Viktor Vekselberg, 63 ans
Propriétaire Renova, Zoug, Moscou
En dépit de ses yachts et de ses villas en bord de mer, la vie de l’oligarque est parfois compliquée. Depuis avril 2018, il figure à nouveau sur la liste des sanctions américaine. En cette période de crise sanitaire, l’interdiction de se rendre aux Etats-Unis est plus facile à digérer. Ce qui est plus difficile, c’est que les entreprises américaines ne peuvent pas commercer avec lui, ni avec les entreprises qu’il contrôle. Ne pas avoir d’accès au plus grand marché du monde est un problème.
En Suisse aussi, les sanctions américaines ne lui simplifient pas la vie: les banques suisses laissent Vikto Vekselberg à la porte et l’homme se bat devant la justice pour avoir un compte privé chez PostFinance. Sa société de participations Renova, qui fête son 30e anniversaire, a d’ailleurs failli couler. Les investissements du groupe, ces dernières années, ont été sous pression. Les performances des participations suisses Sulzer, OC Oerlikon et Swiss Steel ont été affectées par quelques pertes. Les investissements de Renova sur les marchés privés, de la Sibérie à l’Afrique du Sud en passant par la Californie, ont également perdu des centaines de millions. Le centre de gravité reste la Russie: métallurgie, télécoms et aéroports, notamment.
Watchlist - Investisseurs
Leda Braga, 53 ans
CEO Systematica, Genève
La CEO du hedge fund Systematica Investments domicilié à Genève, passe pour une des femmes les plus influentes de l’industrie financière européenne. Ses fonds continuent à prospérer à l’aide d’algorithmes.
Mike Baur, 44 ans
Fondateur Swiss Startup Factory, Zurich
Le patron de la plus grande plateforme de capital-risque de Suisse quitte l’activité de capital-risque d’entreprise. En revanche, l’activité d’investissement sera renforcée et un nouveau fonds destiné aux start-up mis sur le marché.
Hansjörg Wyss, 85 ans
Milliardaire de la pharma, Berne-USA
Hansjörg Wyss s’est fait remarquer dernièrement en entrant dans le Bellevue Group. Pour le reste, le pionnier de la medtech s’est préoccupé de dépenser avec bon sens les milliards qu’il a gagnés.

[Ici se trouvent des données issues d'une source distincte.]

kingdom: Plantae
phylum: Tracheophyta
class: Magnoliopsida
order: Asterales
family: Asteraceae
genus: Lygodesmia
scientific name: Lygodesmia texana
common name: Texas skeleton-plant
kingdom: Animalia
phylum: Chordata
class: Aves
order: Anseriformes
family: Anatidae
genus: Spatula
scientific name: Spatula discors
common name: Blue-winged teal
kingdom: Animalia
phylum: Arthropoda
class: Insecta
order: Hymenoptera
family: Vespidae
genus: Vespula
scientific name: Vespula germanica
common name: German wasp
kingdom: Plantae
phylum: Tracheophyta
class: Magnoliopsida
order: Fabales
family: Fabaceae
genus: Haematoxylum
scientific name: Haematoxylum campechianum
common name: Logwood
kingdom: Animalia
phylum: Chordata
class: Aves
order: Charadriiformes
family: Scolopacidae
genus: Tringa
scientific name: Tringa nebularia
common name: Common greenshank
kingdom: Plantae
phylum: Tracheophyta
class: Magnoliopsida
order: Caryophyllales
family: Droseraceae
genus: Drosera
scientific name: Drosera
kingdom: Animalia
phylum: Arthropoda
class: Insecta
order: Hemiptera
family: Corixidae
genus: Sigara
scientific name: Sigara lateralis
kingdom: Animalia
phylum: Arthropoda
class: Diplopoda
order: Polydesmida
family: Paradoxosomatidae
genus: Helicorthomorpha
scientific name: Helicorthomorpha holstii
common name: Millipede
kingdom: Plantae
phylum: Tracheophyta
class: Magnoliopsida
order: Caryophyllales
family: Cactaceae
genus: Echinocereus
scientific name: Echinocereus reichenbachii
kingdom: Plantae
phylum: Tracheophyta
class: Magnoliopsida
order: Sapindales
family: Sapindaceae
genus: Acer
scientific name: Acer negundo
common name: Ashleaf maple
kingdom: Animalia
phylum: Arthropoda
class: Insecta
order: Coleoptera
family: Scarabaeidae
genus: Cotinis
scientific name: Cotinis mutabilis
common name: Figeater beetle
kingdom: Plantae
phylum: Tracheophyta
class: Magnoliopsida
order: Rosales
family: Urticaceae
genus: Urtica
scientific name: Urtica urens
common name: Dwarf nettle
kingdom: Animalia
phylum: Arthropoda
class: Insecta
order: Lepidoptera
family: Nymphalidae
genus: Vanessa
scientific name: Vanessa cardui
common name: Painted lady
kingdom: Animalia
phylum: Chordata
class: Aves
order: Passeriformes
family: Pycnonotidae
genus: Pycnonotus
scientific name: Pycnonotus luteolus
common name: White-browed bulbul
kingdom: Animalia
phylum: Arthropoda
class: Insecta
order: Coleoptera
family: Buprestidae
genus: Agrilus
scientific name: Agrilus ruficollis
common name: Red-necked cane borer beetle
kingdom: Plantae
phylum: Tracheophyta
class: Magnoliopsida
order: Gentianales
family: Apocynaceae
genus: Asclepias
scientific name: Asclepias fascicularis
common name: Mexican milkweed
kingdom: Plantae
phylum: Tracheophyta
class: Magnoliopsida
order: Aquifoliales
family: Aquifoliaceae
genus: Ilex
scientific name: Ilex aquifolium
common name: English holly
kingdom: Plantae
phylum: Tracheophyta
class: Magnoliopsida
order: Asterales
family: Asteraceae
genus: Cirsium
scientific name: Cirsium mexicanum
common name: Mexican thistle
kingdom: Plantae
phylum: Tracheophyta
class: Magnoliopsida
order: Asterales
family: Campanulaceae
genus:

Il figure désormais parmi les plus grands philanthropes de la planète.
Marius Nacht, 58 ans
Fondateur de Check Point Software, Israël
Le grand investisseur israélien a pris des participations dans Sophia Genetics par le biais de son fonds Amoon. A ce jour, c’est son plus grand investissement en Suisse. Il entend faire de la start-up de l’EPFL un deuxième Check Point dans le domaine de la santé.